Rayanne Kalinne Neves Dantas, Carolina C. de Carvalho, Igor de A. B. Pontes, Eloísa Jordana de B. Oliveira, Matheus Braga Pordeus, Sabrina R. N. Lima, Luíza Carolina M. Marcolino, Karoline Frazão Bezerra, Renata C. Pontes, Oswaldo B. Cascudo Filho
FAMENE - JOÃO PESSOA - PB - Brasil

INTRODUÇÃO: A morte súbita é uma das principais causas de morte no mundo, sendo importante conscientizar e capacitar profissionais de saúde e leigos para o seu enfretamento. Um atendimento precoce pode reduzir mortalidade por meio da RCP e diminuir as sequelas neurológicas. Estudos apontam que a sobrevida advinda da assistência extra-hospitalar corresponde a menos que 6,4% quando comparada à intra-hospitalar. A Sociedade Brasileira de Cardiologia estima que ocorra cerca de 200 mil PCR/ano, metade sendo extra-hospitalar, das quais menos de 1 em cada 3 vítimas recebe socorro de um espectador.

MÉTODOS: A coleta de dados foi realizada a partir de um breve questionário aplicado à população leiga que participou da campanha do Dia Nacional da Reanimação Cardiopulmonar, em agosto de 2018, na cidade de João Pessoa, PB. Da amostra, foram retirados os indivíduos com menos de 10 anos de idade, profissionais da saúde e bombeiros.

RESULTADOS: Foram selecionados 202 participantes para a análise dos dados, dos quais 115 (57%) eram mulheres e 87 (43%),homens. A menor e a maior idade foram 10 e 73 anos, com média de 33 anos. Sobre como identificar a PCR, 122 (60,4%) afirmaram saber e 80 (39,6%) não sabiam; Sobre como proceder diante de uma PCR, 114 (56,4%) disseram saber e 88 (43,6%) não sabiam. Em relação ao sexo, 71 (61,7%) mulheres afirmaram saber identificar a PCR, porém apenas 62 (54%) acertaram (8 citaram  sintomatologia de infarto agudo do miocárdio e 1 citou convulsão); das 58 (50,4%) que afirmaram saber como proceder, apenas 28 (24,3%) acertaram (29 citaram tratamento medicamentoso e 1 citou SAMU, mas não conhecia a manobra de RCP). Dos homens, 51 (58,6%) afirmaram saber indentificar a PCR, dos quais 48 (55%) acertaram (3 citaram sintomatologia de infarto agudo do miocárdio); dos 56 (64,3%) que afirmaram saber como proceder, 32 (37,8%) acertaram (18 citaram tratamento medicamentoso e 6 falaram SAMU, mas não conheciam a manobra de RCP). Durante a simulação com os manequins, 121 (60%) acertaram a RCP, 26 (13%) erraram a frequência das compressões, 25 (12,4%) erraram a profundidade, 18 (9%) erraram o posicionamento do corpo e/ou das mãos, 18 (9%) flexionaram os cotovelos e 6 (3%) não quiseram realizar.

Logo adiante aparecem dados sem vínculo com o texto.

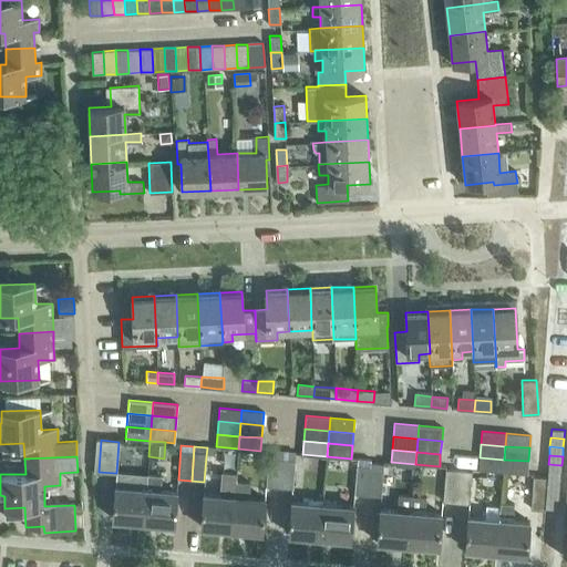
[(503,472),(504,460),(480,457),(478,470),(503,472)]
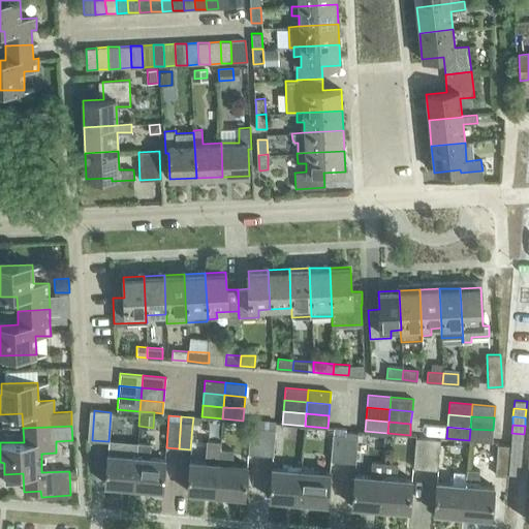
[(260,455),(263,429),(251,428),(249,454),(260,455)]
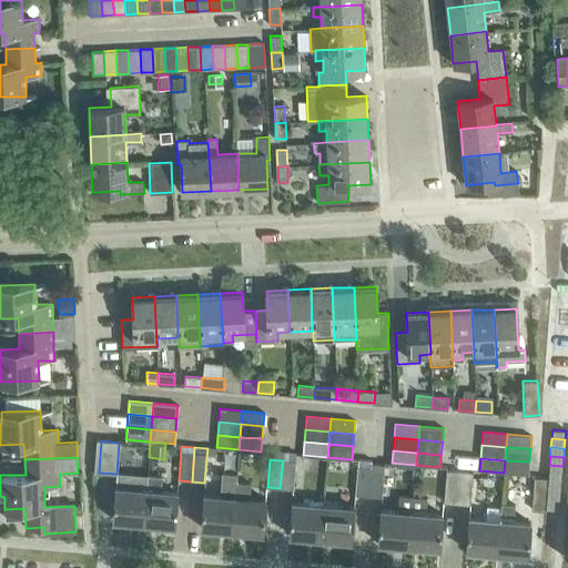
[(368,496),(372,464),(372,460),(358,459),(355,495),(368,496)]
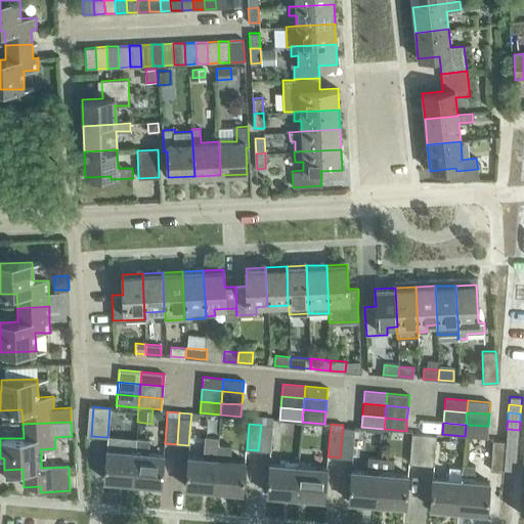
[(270,451),(272,426),(261,425),(258,450),(270,451)]
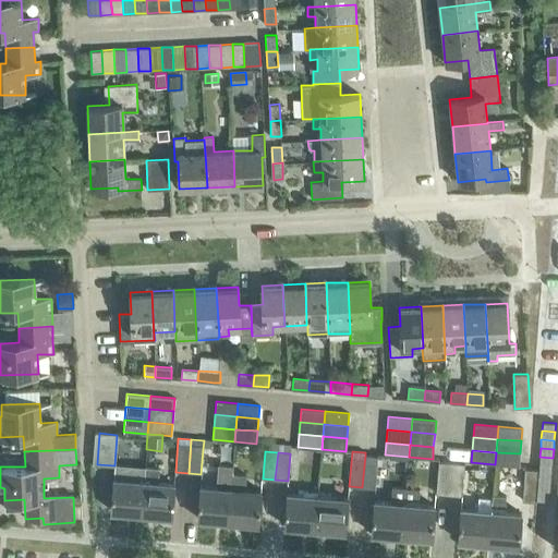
[(519,466),(520,453),(496,452),(495,464),(519,466)]
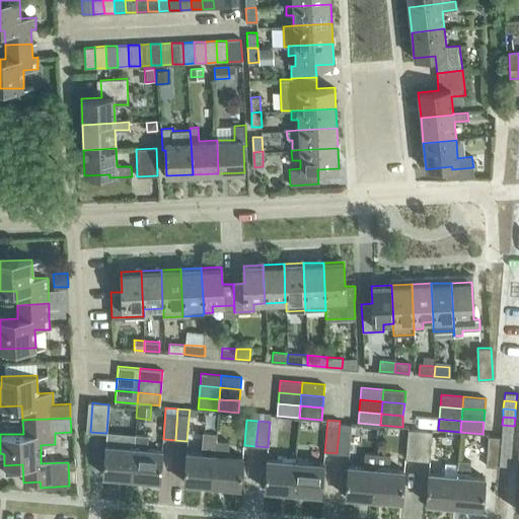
[(349,454),(352,425),(340,424),(337,453),(349,454)]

CONCLUSÃO: Pode-se observar que, com correto treinamento, a maioria das pessoas consegue realizar a RCP corretamente. Além disso, muitos detém uma ideia errônea do que é a PCR. Portanto, a abordagem deste tema na educação em saúde é necessária, uma vez que as manobras iniciadas corretamente irão aumentar as chances de sobrevivência da vítima e prevenir complicações.